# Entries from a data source
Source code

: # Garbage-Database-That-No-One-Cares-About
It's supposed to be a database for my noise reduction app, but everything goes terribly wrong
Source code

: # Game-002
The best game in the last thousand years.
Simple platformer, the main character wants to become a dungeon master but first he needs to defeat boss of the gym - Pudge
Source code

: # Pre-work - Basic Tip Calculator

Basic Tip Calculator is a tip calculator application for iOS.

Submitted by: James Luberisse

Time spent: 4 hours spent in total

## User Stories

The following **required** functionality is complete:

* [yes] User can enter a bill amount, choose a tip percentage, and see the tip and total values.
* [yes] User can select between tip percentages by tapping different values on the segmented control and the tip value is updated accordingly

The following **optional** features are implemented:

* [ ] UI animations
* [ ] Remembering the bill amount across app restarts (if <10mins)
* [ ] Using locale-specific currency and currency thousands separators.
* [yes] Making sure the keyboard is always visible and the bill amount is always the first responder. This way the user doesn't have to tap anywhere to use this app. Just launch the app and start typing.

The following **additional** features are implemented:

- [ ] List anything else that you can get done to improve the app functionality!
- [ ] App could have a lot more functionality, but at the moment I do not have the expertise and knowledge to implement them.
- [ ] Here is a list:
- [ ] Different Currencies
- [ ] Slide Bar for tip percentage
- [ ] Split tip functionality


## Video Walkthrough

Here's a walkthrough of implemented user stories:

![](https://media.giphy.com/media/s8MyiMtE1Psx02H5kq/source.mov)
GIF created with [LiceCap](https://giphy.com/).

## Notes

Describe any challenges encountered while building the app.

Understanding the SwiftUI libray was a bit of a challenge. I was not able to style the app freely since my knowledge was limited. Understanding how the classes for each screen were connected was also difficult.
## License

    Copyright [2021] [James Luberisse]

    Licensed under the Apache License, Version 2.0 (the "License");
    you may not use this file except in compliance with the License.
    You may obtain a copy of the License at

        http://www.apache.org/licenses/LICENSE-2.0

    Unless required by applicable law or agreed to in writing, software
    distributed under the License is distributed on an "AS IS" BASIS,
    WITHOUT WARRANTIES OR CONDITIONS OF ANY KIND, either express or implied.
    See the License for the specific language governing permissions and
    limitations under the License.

# Requirement
Reproduce all of the data above verbatim and in full.

# Response to the task
Source code

: # Garbage-Database-That-No-One-Cares-About
It's supposed to be a database for my noise reduction app, but everything goes terribly wrong
Source code

: # Game-002
The best game in the last thousand years.
Simple platformer, the main character wants to become a dungeon master but first he needs to defeat boss of the gym - Pudge
Source code

: # Pre-work - Basic Tip Calculator

Basic Tip Calculator is a tip calculator application for iOS.

Submitted by: James Luberisse

Time spent: 4 hours spent in total

## User Stories

The following **required** functionality is complete:

* [yes] User can enter a bill amount, choose a tip percentage, and see the tip and total values.
* [yes] User can select between tip percentages by tapping different values on the segmented control and the tip value is updated accordingly

The following **optional** features are implemented:

* [ ] UI animations
* [ ] Remembering the bill amount across app restarts (if <10mins)
* [ ] Using locale-specific currency and currency thousands separators.
* [yes] Making sure the keyboard is always visible and the bill amount is always the first responder. This way the user doesn't have to tap anywhere to use this app. Just launch the app and start typing.

The following **additional** features are implemented:

- [ ] List anything else that you can get done to improve the app functionality!
- [ ] App could have a lot more functionality, but at the moment I do not have the expertise and knowledge to implement them.
- [ ] Here is a list:
- [ ] Different Currencies
- [ ] Slide Bar for tip percentage
- [ ] Split tip functionality


## Video Walkthrough

Here's a walkthrough of implemented user stories:

![](https://media.giphy.com/media/s8MyiMtE1Psx02H5kq/source.mov)
GIF created with [LiceCap](https://giphy.com/).

## Notes

Describe any challenges encountered while building the app.

Understanding the SwiftUI libray was a bit of a challenge. I was not able to style the app freely since my knowledge was limited. Understanding how the classes for each screen were connected was also difficult.
## License

    Copyright [2021] [James Luberisse]

    Licensed under the Apache License, Version 2.0 (the "License");
    you may not use this file except in compliance with the License.
    You may obtain a copy of the License at

        http://www.apache.org/licenses/LICENSE-2.0

    Unless required by applicable law or agreed to in writing, software
    distributed under the License is distributed on an "AS IS" BASIS,
    WITHOUT WARRANTIES OR CONDITIONS OF ANY KIND, either express or implied.
    See the License for the specific language governing permissions and
    limitations under the License.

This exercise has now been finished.